Coming from this earnest, handsome, articulate young man, the speech got the benefit of the network cameramen’s kindest attention: this was prime-time material, straight into the can. Only one lone reporter, a young woman in the back of the room, sounded a note of discord when she asked in a precise, confident voice, “You don’t mean to say, Mr. Dennis, that there aren’t more arms being exported under the Clinton administration than any other previous government? And a follow-up: how is your prosecution being affected by t
he reports of a secret arms pipeline between the Falcon Corporation and the Bosnian Muslims being blessed by the White House?”
With a showman’s instinct, Dee answered only the follow-up.
“The Justice Department has, to my knowledge, found those reports groundless, Ms. . . .”
“Laura Isenberg, Pacifica Network.”
A name, clearly, the handsome young lawyer found easy to disregard, as he turned his attention to a man from ABC.
The conference was aired live on C-SPAN, and when Dee arrived back in the office his father was waiting on hold.
“Deedee. Tremendous. The way you handled that girl was word-perfect. Who briefed you on that?”
Hollow with fear, Dee had hung up the phone, and after receiving the rest of his congratulations, made his way to his office.
Shauna was taking the staff to a champagne lunch at Delmonico.
Watching the harbor water glinting, steely, dispassionate, Dee lit a thin Dunhill Panatela, pulling the smoke deep toward the aching anxiety in his stomach.
It was like a wound.
3.
Once, during her time in Paris between college and law school, Alley had surprised her father by picking him up at the airport on one of his business trips.

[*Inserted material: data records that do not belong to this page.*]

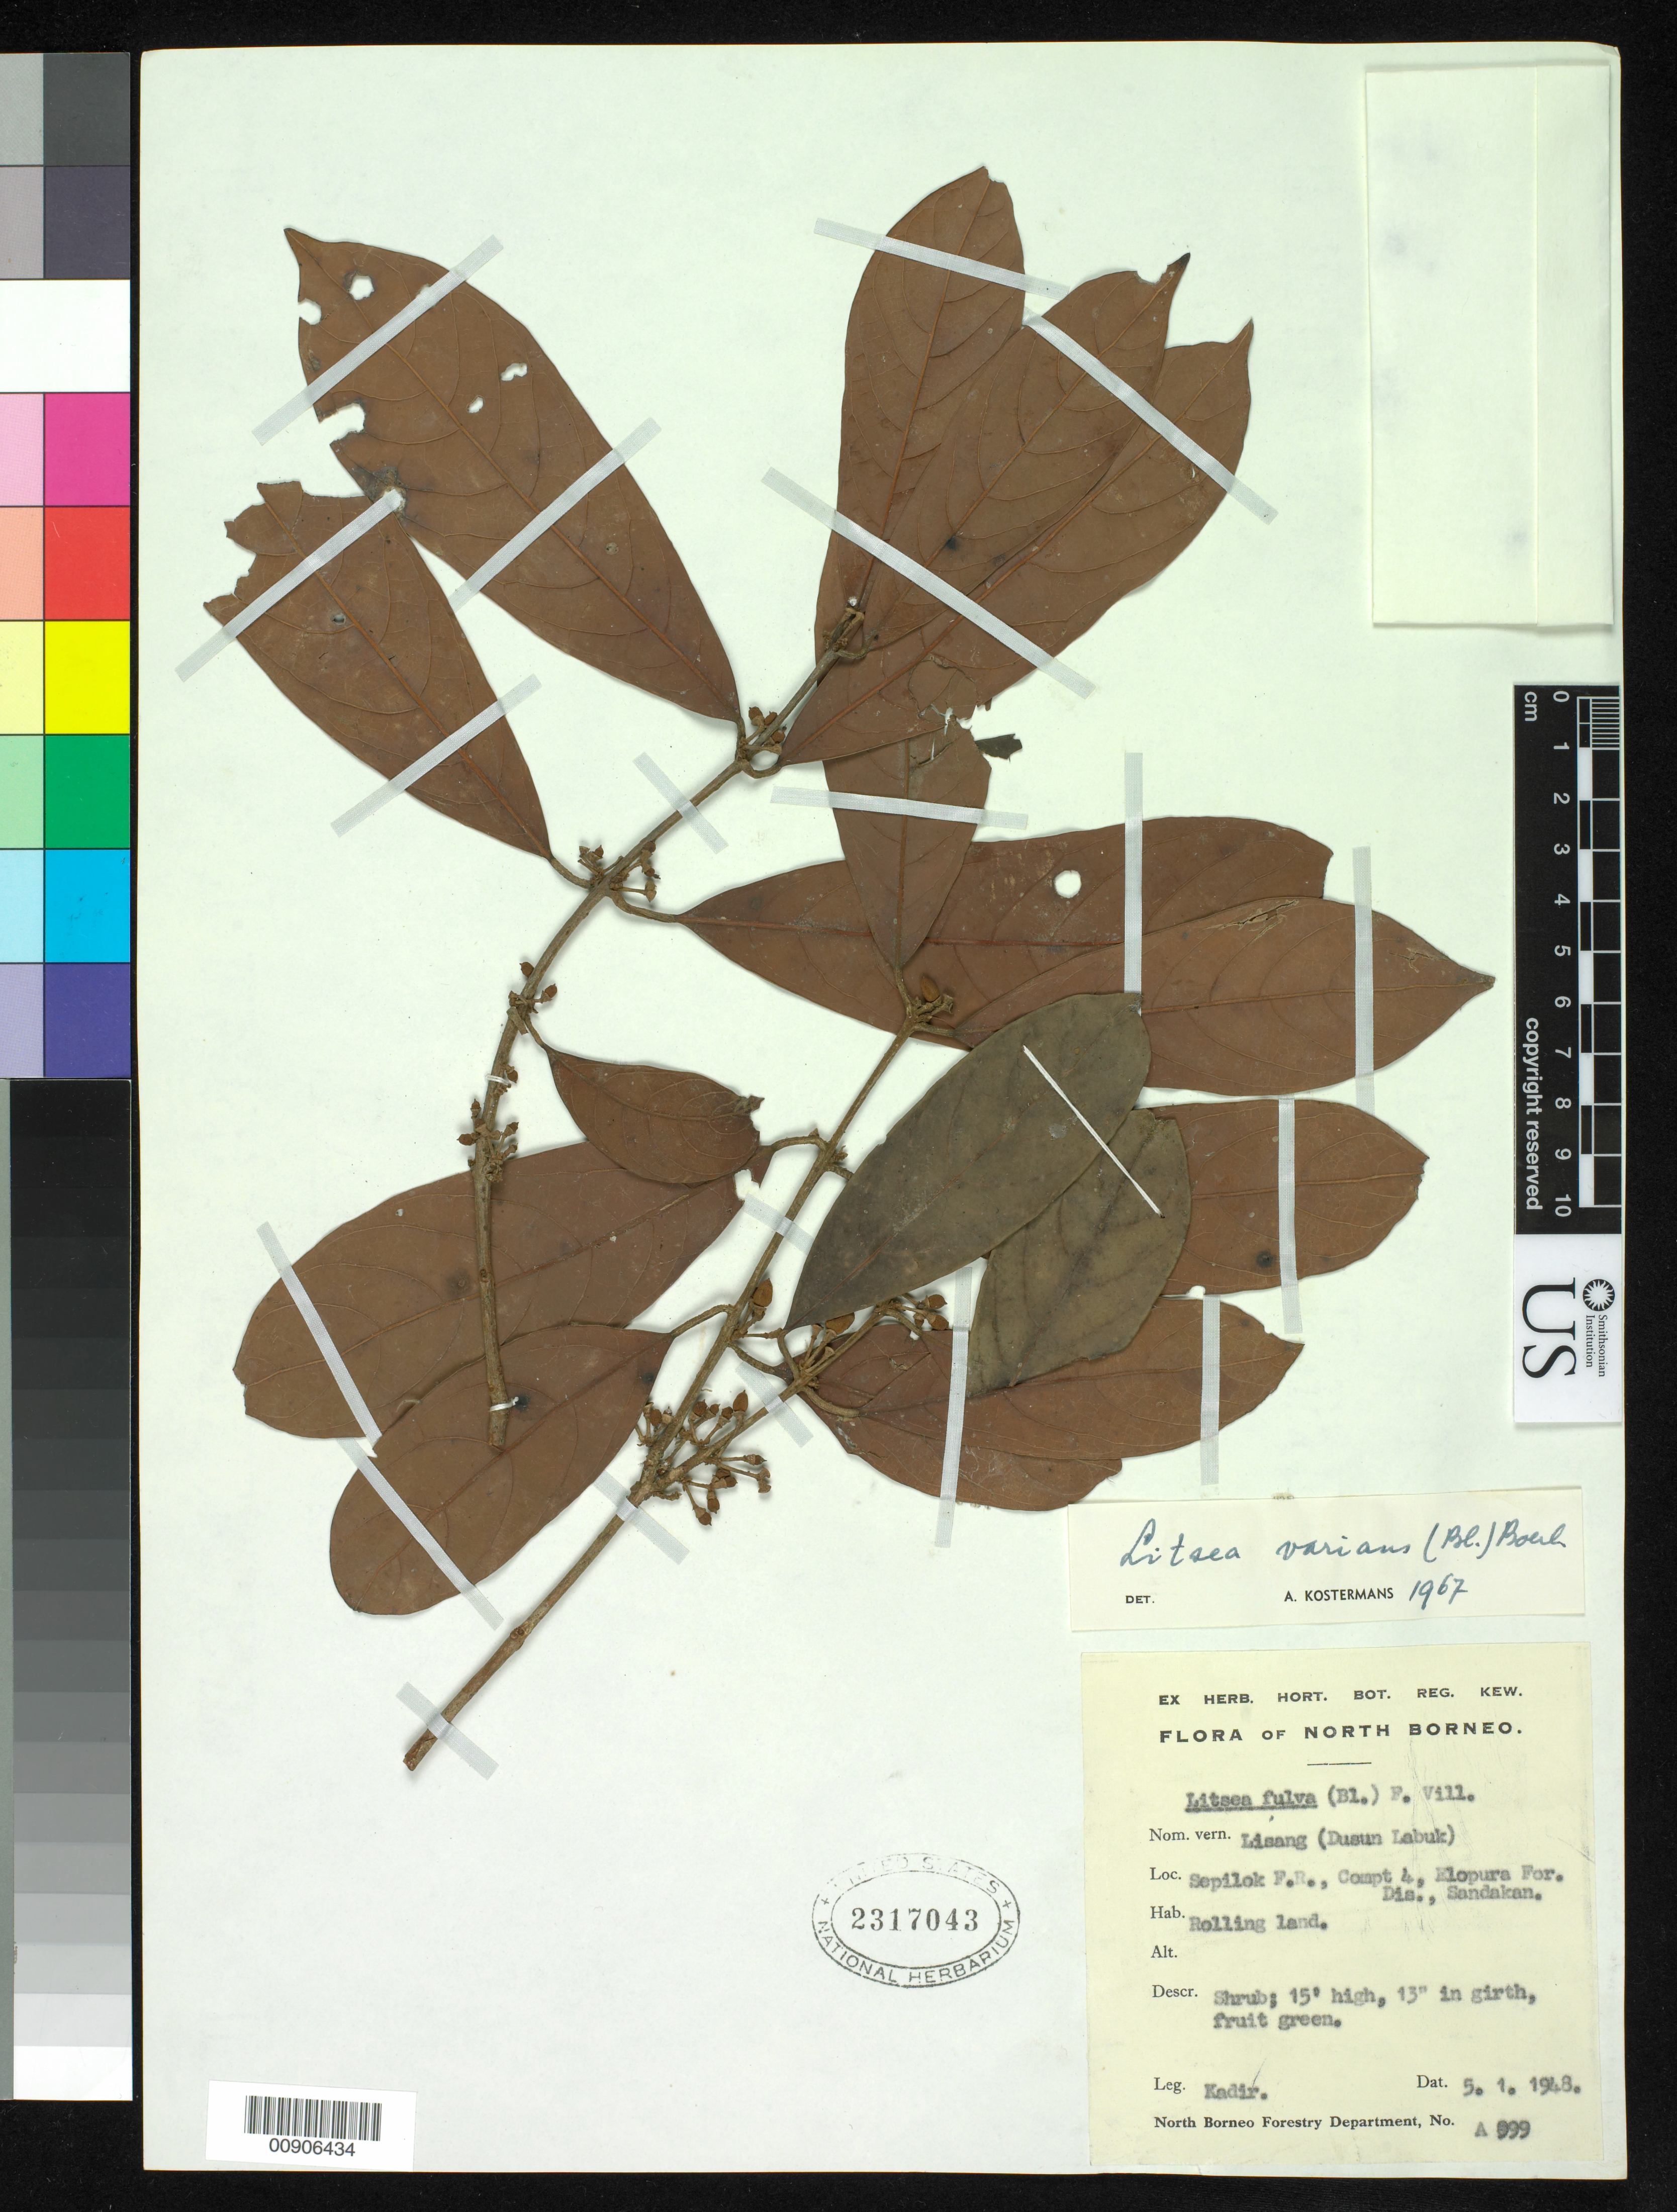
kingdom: Plantae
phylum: Tracheophyta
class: Magnoliopsida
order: Laurales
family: Lauraceae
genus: Litsea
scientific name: Litsea varians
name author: (Blume) Boerl.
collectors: Kadir Bin Abdul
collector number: A 999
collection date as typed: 05 Jan 1948 or 01 May 1948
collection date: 1948-01-05 or 1948-05-01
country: Indonesia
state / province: Kalimantan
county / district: Kalimantan Barat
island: Borneo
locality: Sepilok F.r. Compt4, Elopura For. Dis. Sandakan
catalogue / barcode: US 2317043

Her father had emerged from customs in the escort of four black-suited men. Outside, two BMWs had been waiting: one for her father, one for the men, and they’d driven straight to the Israeli embassy, where, while her father conferred behind closed doors with the ambassador, the four men had drawn handguns—big, automatic nine-millimeters—to fit the holsters they wore under their suit jackets.
What business required this security—unusual even for her father—Alley had known better than to ask, and she’d managed to forget that the four men were even there, most of the time. But one night at the Flore, while her father was in the bathroom, a very drunken man tried to pick her up while she sat alone, upstairs, at a small table. She ignored him, he got mad and lurched toward her, and before she could raise a hand to stop him he was lying on the ground with a knee on his chest while one of the bodyguards searched him with violent efficiency, then dragged him out of the café. She watched, horrified—he had been harmless. But she had been too surprised to intervene.